▶ _YOUR ASSIGNMENT_
Put the listing, from its first line through the line containing "Every time a", into a Markdown table with the columns Row and Line. Number each line in Row, and leave out any blank lines.

----------

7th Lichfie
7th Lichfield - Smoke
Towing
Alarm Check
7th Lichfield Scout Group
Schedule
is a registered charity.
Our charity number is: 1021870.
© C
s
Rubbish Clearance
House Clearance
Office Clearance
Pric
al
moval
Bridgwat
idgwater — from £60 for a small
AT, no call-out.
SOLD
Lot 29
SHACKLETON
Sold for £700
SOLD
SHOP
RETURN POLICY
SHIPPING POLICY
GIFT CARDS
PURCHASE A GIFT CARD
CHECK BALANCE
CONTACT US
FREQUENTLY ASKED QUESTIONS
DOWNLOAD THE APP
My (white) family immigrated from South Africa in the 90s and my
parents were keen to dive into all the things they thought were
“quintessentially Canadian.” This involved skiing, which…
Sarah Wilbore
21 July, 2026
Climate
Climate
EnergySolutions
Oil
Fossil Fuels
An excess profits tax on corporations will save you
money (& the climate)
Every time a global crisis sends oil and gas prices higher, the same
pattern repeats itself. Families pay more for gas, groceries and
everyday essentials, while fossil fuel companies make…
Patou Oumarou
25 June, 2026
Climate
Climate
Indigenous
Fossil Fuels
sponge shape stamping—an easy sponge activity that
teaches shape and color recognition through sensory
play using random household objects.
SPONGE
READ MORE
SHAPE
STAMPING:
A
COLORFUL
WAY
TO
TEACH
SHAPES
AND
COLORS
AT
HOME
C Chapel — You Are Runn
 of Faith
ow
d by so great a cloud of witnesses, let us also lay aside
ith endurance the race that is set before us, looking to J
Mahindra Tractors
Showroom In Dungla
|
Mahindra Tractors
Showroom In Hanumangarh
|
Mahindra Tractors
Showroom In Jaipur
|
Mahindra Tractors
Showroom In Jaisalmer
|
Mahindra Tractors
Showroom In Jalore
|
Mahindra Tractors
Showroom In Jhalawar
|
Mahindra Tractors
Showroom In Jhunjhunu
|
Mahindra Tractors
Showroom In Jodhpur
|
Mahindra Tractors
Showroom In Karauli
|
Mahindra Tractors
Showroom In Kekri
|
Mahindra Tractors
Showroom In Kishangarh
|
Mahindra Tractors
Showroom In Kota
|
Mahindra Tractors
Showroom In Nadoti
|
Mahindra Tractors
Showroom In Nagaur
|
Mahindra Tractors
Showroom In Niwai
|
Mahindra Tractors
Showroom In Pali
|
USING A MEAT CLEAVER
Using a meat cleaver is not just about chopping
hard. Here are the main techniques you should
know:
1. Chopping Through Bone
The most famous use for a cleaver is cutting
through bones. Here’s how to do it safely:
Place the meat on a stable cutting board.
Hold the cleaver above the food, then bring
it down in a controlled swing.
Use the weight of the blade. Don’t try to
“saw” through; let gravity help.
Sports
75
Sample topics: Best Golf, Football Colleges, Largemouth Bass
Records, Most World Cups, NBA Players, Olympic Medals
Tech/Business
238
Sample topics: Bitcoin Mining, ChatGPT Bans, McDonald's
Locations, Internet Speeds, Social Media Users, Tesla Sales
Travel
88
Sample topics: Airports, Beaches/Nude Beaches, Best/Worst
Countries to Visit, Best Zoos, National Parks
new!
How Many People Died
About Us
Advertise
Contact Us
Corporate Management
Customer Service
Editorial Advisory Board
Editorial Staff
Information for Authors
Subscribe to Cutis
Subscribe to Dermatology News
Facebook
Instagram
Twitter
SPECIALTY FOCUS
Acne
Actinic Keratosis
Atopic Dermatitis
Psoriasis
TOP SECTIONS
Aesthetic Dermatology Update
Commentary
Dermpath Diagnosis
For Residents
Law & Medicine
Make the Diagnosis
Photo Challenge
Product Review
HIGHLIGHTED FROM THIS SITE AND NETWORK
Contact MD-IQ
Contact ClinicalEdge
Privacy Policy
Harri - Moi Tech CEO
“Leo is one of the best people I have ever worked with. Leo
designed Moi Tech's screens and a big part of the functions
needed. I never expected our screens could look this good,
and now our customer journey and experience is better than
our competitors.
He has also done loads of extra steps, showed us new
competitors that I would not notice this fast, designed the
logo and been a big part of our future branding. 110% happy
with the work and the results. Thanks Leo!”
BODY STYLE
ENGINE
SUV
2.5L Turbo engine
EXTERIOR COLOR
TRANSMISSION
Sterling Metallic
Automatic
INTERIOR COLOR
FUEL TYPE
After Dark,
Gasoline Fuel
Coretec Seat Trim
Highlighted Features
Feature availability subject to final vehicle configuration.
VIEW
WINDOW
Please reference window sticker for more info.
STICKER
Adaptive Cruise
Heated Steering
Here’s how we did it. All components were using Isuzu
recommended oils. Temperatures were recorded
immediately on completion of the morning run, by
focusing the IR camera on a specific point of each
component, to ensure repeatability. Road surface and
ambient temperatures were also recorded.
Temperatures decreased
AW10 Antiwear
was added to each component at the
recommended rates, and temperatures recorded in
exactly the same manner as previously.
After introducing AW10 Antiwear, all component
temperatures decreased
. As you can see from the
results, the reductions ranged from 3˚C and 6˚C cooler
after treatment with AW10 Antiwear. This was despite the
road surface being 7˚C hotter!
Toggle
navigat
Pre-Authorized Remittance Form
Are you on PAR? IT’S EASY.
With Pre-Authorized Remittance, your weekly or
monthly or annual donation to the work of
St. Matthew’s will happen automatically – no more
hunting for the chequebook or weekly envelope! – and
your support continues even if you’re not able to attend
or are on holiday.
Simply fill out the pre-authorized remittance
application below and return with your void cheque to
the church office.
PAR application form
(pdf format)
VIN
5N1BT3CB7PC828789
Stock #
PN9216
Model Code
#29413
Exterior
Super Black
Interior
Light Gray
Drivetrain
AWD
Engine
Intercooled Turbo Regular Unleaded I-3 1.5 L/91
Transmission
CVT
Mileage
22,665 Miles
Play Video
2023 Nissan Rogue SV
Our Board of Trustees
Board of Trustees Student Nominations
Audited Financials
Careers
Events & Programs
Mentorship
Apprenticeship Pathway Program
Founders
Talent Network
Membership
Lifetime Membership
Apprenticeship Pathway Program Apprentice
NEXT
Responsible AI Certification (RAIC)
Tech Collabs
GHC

----------

▶ _RESULT OF THE TASK_
| Row | Line |
|---|---|
| 1 | 7th Lichfie |
| 2 | 7th Lichfield - Smoke |
| 3 | Towing |
| 4 | Alarm Check |
| 5 | 7th Lichfield Scout Group |
| 6 | Schedule |
| 7 | is a registered charity. |
| 8 | Our charity number is: 1021870. |
| 9 | © C |
| 10 | s |
| 11 | Rubbish Clearance |
| 12 | House Clearance |
| 13 | Office Clearance |
| 14 | Pric |
| 15 | al |
| 16 | moval |
| 17 | Bridgwat |
| 18 | idgwater — from £60 for a small |
| 19 | AT, no call-out. |
| 20 | SOLD |
| 21 | Lot 29 |
| 22 | SHACKLETON |
| 23 | Sold for £700 |
| 24 | SOLD |
| 25 | SHOP |
| 26 | RETURN POLICY |
| 27 | SHIPPING POLICY |
| 28 | GIFT CARDS |
| 29 | PURCHASE A GIFT CARD |
| 30 | CHECK BALANCE |
| 31 | CONTACT US |
| 32 | FREQUENTLY ASKED QUESTIONS |
| 33 | DOWNLOAD THE APP |
| 34 | My (white) family immigrated from South Africa in the 90s and my |
| 35 | parents were keen to dive into all the things they thought were |
| 36 | “quintessentially Canadian.” This involved skiing, which… |
| 37 | Sarah Wilbore |
| 38 | 21 July, 2026 |
| 39 | Climate |
| 40 | Climate |
| 41 | EnergySolutions |
| 42 | Oil |
| 43 | Fossil Fuels |
| 44 | An excess profits tax on corporations will save you |
| 45 | money (& the climate) |
| 46 | Every time a global crisis sends oil and gas prices higher, the same |